A Vanessa telefonou-me precisamente às 8 da manhã. A maioria das pessoas, eu sei, são felizes e competentíssimas às 8 da manhã. Genericamente infeliz e incompetente por essas horas, bocejei e consegui emitir um advérbio, aquela partícula negativa oposta à partícula “sim”:

— Não.

— Como é que não te lembras do Eduardo?

— Neste momento nem me lembro onde moro, mas acho que é nesta cozinha.

— Pá, mas do Eduardo devias lembrar-te. Ele foi um homem importante na minha vida.

— Foram tantos…

— Ah, agora és moralista? Estás velha, pá!

— Velha és tu!

Nada como uma discussãozinha com o aumento gradual da intensidade sonora para disparar a adrenalina, a dopamina e aquelas coisas que, pelo menos, acordam.

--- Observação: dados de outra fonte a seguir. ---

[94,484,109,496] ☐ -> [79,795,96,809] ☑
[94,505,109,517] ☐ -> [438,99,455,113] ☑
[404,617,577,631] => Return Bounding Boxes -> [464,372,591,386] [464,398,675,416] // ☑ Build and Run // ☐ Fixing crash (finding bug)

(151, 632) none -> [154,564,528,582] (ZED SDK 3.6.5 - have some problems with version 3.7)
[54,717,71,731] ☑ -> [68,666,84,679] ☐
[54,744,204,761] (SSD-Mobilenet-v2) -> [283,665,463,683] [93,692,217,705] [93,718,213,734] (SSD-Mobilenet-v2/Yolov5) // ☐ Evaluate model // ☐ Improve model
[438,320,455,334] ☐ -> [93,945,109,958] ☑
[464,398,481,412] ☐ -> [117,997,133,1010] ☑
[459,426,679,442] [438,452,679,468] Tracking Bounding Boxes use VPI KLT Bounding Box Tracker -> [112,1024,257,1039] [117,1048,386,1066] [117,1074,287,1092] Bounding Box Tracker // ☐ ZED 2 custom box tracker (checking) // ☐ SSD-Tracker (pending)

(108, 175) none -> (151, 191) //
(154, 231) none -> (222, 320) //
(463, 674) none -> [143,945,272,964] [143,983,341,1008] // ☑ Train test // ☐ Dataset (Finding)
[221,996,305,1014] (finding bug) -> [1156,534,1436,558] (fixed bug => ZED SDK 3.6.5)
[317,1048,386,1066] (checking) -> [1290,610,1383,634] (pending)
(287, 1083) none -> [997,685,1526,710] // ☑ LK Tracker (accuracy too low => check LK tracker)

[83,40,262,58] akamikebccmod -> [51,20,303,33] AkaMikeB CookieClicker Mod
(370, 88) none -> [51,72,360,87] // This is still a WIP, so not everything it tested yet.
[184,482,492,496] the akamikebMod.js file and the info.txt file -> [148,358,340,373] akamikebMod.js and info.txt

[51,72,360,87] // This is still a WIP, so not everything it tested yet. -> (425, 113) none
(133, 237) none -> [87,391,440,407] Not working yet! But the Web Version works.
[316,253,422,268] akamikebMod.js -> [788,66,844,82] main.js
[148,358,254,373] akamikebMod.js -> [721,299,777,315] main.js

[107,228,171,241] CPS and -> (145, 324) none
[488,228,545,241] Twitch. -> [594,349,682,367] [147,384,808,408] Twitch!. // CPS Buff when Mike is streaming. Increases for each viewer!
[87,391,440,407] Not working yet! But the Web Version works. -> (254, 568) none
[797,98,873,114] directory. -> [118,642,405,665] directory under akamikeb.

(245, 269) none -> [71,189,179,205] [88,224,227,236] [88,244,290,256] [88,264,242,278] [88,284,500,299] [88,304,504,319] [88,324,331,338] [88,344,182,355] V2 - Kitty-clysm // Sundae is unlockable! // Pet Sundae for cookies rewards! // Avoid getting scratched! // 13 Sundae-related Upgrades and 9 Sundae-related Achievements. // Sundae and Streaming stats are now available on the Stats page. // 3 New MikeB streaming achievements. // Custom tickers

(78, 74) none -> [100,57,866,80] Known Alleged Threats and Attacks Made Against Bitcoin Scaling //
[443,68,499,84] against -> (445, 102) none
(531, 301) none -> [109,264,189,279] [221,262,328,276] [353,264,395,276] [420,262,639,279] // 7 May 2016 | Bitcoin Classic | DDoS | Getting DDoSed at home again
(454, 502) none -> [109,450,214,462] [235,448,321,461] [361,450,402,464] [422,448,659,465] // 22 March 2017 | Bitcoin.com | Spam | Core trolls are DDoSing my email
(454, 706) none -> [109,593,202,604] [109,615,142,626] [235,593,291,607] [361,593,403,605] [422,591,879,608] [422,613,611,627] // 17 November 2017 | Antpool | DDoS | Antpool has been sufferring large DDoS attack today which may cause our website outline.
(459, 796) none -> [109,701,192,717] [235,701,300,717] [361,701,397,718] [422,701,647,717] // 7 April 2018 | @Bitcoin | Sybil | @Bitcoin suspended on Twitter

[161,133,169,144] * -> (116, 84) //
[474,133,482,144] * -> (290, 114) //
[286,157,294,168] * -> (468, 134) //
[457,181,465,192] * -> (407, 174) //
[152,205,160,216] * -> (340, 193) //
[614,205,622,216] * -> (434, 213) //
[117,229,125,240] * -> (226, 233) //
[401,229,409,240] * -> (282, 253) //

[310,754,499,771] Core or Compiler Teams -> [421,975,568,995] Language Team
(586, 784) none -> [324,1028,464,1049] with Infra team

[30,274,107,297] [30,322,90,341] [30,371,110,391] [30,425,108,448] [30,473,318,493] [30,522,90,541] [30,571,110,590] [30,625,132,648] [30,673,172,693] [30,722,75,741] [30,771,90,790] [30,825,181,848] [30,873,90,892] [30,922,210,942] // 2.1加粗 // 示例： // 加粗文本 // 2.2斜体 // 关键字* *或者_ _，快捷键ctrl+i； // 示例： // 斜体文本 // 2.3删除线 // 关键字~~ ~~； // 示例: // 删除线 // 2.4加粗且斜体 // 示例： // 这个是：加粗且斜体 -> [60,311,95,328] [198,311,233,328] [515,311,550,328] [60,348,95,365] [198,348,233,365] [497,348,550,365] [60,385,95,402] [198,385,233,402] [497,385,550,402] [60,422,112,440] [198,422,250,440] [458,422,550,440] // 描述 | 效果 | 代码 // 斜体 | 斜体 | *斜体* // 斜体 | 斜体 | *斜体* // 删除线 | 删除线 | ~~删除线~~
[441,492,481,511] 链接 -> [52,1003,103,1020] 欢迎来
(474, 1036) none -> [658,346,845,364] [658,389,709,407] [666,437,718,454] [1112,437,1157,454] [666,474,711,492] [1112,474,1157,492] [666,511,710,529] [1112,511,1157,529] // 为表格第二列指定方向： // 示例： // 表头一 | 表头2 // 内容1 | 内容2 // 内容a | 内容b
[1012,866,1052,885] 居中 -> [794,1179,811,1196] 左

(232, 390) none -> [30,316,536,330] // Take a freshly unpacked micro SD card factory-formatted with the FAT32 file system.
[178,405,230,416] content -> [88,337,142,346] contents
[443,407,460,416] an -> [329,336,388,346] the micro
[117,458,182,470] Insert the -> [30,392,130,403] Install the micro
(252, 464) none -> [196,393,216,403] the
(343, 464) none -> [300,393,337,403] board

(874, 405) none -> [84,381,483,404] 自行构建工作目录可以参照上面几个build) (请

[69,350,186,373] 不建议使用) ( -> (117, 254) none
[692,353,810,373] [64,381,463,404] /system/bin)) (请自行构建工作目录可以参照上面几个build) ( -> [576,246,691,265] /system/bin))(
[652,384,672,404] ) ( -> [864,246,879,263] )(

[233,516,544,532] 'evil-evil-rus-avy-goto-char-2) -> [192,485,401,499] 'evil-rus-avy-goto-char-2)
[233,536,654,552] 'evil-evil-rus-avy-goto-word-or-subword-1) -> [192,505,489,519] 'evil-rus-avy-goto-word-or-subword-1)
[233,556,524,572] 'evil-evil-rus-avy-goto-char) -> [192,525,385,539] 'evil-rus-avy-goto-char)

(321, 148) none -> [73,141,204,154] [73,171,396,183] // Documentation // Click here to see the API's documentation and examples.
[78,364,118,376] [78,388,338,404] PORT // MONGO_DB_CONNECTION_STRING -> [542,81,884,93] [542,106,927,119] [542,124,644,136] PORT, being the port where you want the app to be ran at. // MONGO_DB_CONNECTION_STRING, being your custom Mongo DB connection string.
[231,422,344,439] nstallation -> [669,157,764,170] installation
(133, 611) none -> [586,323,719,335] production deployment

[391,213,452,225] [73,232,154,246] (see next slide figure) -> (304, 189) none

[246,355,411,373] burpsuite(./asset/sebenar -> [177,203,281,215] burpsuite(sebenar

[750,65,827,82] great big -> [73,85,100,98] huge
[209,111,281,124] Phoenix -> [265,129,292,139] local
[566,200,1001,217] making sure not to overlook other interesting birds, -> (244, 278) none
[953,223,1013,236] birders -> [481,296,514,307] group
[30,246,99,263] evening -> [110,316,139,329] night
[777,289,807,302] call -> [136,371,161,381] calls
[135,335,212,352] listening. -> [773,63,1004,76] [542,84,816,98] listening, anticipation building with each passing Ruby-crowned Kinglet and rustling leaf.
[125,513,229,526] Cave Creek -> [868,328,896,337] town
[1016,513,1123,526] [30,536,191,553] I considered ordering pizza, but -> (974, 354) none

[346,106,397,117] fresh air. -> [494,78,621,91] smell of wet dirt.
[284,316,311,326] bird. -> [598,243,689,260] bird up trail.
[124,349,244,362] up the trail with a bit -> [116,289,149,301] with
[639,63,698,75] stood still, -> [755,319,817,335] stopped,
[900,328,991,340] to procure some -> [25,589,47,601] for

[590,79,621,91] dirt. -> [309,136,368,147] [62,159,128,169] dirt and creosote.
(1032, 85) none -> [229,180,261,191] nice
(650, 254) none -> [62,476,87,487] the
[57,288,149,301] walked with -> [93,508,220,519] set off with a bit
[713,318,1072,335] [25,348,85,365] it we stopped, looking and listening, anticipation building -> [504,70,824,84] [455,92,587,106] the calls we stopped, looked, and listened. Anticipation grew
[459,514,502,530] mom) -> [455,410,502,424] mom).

Acordada à bruta, tentei perceber quem era o Eduardo amigo da Vanessa do qual não me lembrava, apesar de ser suposto que as amigas se lembrem de tudo. Em certos dias, pelo menos.

— Eu conheci o Eduardo há muitos anos. Sempre fomos amigos. Tivemos uma coisa assim tipo, como é que se diz agora, um “fling”.

— Queres dizer uma cena?

Agora uma cena tinha passado a ser um “fling”. Nem havia “flings” quando a Vanessa conheceu o Eduardo. Os “flings” vieram depois. As pessoas tinham cenas, casos, “coisas”, curtes…

— Sim, uma cena. Curtimos uma vez ou outra, mas ficámos muito amigos.

— Isso é bom.

— Era giro falar com ele. A verdade é que não falava há muito tempo e como esta noite tive uma insónia lembrei-lhe de lhe mandar uma mensagem no Messenger. E era uma mensagem queridinha.

(Sabem porque é que os especialistas em combate ao burnout, ansiedade e inclusivamente tristeza mandam as pessoas deixarem os telemóveis fora dos quartos? Por isto)

— E então o que é que aconteceu?, perguntei.

— O gajo foi um bocado estúpido.

— Estúpido porquê? Não respondeu?

As pessoas que não respondem a mensagens são todas estúpidas, miseráveis e asquerosas e todos já fomos estúpidos, miseráveis e asquerosos. No século XX, fingíamos que não víamos uma pessoa – e isso podia ser bastante humilhante para a vítima mas ainda assim obrigava o perpretador do acto ignóbil a um esforço físico, a um q.b. de concentração, algum sentido de orientação, mínimo controle de movimentos. Agora a humilhação não custa nada. Ignora-se e pronto – mesmo depois de a vítima ser informada que o seu texto foi “lido”, “visto” e todas as partículas informativas que alguns de nós dispensávamos – isto se na verdade quiséssemos.

Afinal o Eduardo até tinha respondido.

— Eu mando uma mensagem queridinha, daquelas a querer recuperar o contacto, estás a ver? Um clássico, mas estava com insónias. E sabes o que ele me pergunta? Se eu ainda fumo!!!!! Se não quero mesmo deixar de fumar! Que devo deixar de fumar! Que a mulher dele foi à bruxa e deixou de fumar. Que o filho não sei o quê mas também deixou de fumar. Já imaginaste isto? Já viste o sacana? Nunca mais lhe falo.

— Já lhe devias ter deixado de falar há muito tempo, não devias?

— Desde quando tens autoridade moral para me dar sermões? Agora que eu esperava de ti apoio é assim que me respondes?

— Vanessa, já não estamos na Faculdade.

— Quero lá saber!

E desligou o telefone.

Eu conheci a Vanessa na Faculdade. A ideia de que as décadas passam e algumas coisas, mesmo que ligeiramente irritantes, ficam na mesma, conforta-me quase tanto como o terceiro café da manhã.